Multi-omics mechanical analysis of gut microbiota, carboxylic acids, and cardiac gene expression interaction triggering diabetic cardiomyopathy.

It is well known that gut microbial imbalance is a potential factor for the occurrence and development of diabetes mellitus (DM) and its complications. Moreover, the heart and gut microbiota can regulate each other through the gut-metabolite-heart axis. In this study, metagenomics, metabolomics, and transcriptomics were chosen to sequence the changes in gut microbiota, serum metabolite levels, and differentially expressed genes (DEGs) in leptin receptor-deficient db/db mice and analyze the correlation between serum metabolites and gut microbiota or DEGs. According to the results, there were significant differences in the 1,029 cardiac genes and 353 serum metabolites in diabetic mice of the db/db group, including DEGs enriched in the PPAR signaling pathway and increased short-chain carboxylic acids (CAs), when compared with the normal db/m group. According to metagenomics, the gut microbiota of mice in the db/db group were disrupted, and particularly Lachnospiraceae bacteria and Oscillospiraceae bacteria significantly decreased. Also, according to the Pearson correlation analysis, a significant positive correlation was found between CAs and PPAR signaling pathway-related DEGs, and a negative correlation was found between CAs and the abundance of the above-mentioned species. To sum up, type 2 diabetes mellitus (T2DM) can upregulate the expression of partial cardiac genes through the levels of serum short-chain CAs affected by gut microbiota, thus playing a role in the occurrence and development of diabetic cardiomyopathy (DCM).

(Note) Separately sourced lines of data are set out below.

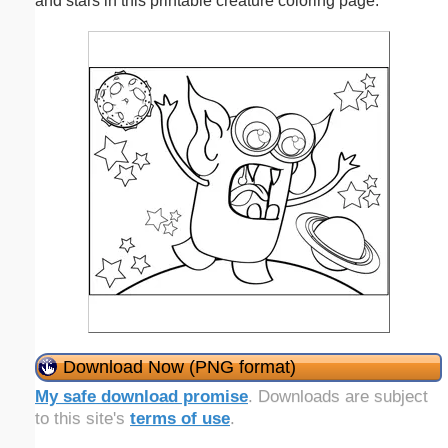
and stars in this printable creature coloring page.
Download Now (PNG format)
My safe download promise
. Downloads are subject
to this site's
terms of use
.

Importance: Our research results clearly link the changes in heart genes of T2DM and normal mice with changes in serum metabolites and gut microbiota, indicating that some genes in biological processes are closely related to the reduction of protective microbiota in the gut microbiota. This study provides a theoretical basis for investigating the mechanism of DCM and may provide preliminary evidence for the future use of gut microbiota therapy for DCM.